Improving Efficiency in Performing Transcatheter Aortic Valve Replacement Procedure: Experience With 1000 TAVR Procedures
Background
Since Food and Drug Administration approval of transcatheter aortic valve replacement (TAVR) in 2011, advancements in technology and procedural refinements have improved efficiency and safety. By systematically eliminating steps in the original TAVR protocol, we achieved reductions in procedural time, contrast volume, and fluoroscopy time without compromising outcomes.
Methods
Institutional TAVR data (November 2012 to September 2023) were analyzed, focusing on procedural times, contrast volume, radiation exposure, and outcomes.
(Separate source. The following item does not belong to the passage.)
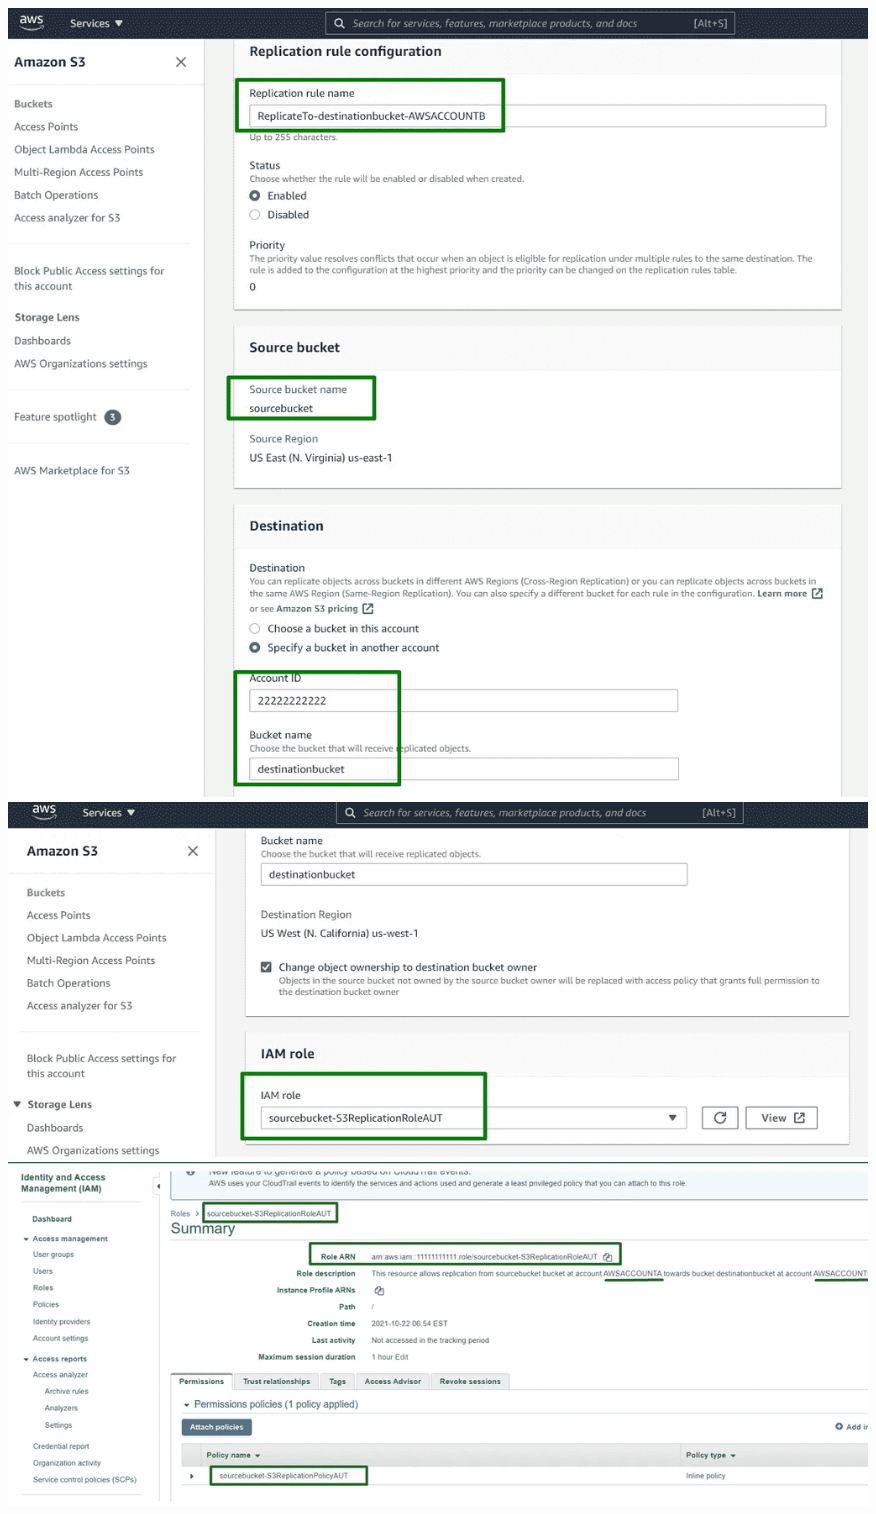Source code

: ![](img/c02a9151a2326e847d30f26fd4d639b2.png)![](img/0059ff4b24d39b967a0cbf4833607299.png)![](img/58e77be6f401d0c65339da78cbc1a183.png)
Four protocol modifications were compared: traditional protocol (2012 to 2016), elimination of rotational angiogram (2017 to 2020), elimination of balloon valvuloplasty (2020 to 2022), and elimination of femoral angiogram (2022 to 2023).
Results
Among 1095 TAVR procedures, 88.5% were femoral access, and 86.0% were done under conscious sedation. The mean age of patients was 79.0 ± 8.7 years, with 59% males. Most patients were classified in the Society of Thoracic Surgeons intermediate-risk category (38.4%), followed by prohibitive risk (30.0%), high risk (23.9%), and low risk (7.4%). Average procedural time, contrast volume, and fluoroscopy time were 88.4 ± 38.0 minutes, 73.0 ± 38.8 mL, and 13.8 ± 7.9 minutes, respectively. Adverse events occurred in 15%, with vascular complications (3.7%) being the most common. Mortality was 1.5%, highest in transapical (15%) and lowest in femoral (0.3%). Protocol modifications were associated with significant reductions in procedural time (59.99 ± 15.2 vs. 97.8 ± 33.9 minutes), contrast use (40.1 ± 26.6 vs. 92.9 ± 38.1 mL), fluoroscopy time (8.6 ± 7.4 vs. 18.5 ± 8.5 minutes), and complications (5.5 vs. 25.6%), all p < 0.001.
Conclusions
Systematic elimination of procedural steps was associated with reduced procedural time, contrast use, and fluoroscopy time, without compromising patient safety. These refinements may enhance procedural efficiency and patient outcomes.